### Problem details
Could you give every line of text in the entries below as one numbered list, leaving out any blank lines?

### Data excerpts
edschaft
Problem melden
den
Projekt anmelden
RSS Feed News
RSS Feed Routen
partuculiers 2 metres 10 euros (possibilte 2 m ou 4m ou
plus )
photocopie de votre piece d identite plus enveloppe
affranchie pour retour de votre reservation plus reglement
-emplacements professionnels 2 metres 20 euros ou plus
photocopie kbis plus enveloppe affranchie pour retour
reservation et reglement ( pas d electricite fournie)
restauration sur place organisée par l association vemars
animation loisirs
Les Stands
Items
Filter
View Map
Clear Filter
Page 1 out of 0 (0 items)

### Exercise solution
1. edschaft
2. Problem melden
3. den
4. Projekt anmelden
5. RSS Feed News
6. RSS Feed Routen
7. partuculiers 2 metres 10 euros (possibilte 2 m ou 4m ou
8. plus )
9. photocopie de votre piece d identite plus enveloppe
10. affranchie pour retour de votre reservation plus reglement
11. -emplacements professionnels 2 metres 20 euros ou plus
12. photocopie kbis plus enveloppe affranchie pour retour
13. reservation et reglement ( pas d electricite fournie)
14. restauration sur place organisée par l association vemars
15. animation loisirs
16. Les Stands
17. Items
18. Filter
19. View Map
20. Clear Filter
21. Page 1 out of 0 (0 items)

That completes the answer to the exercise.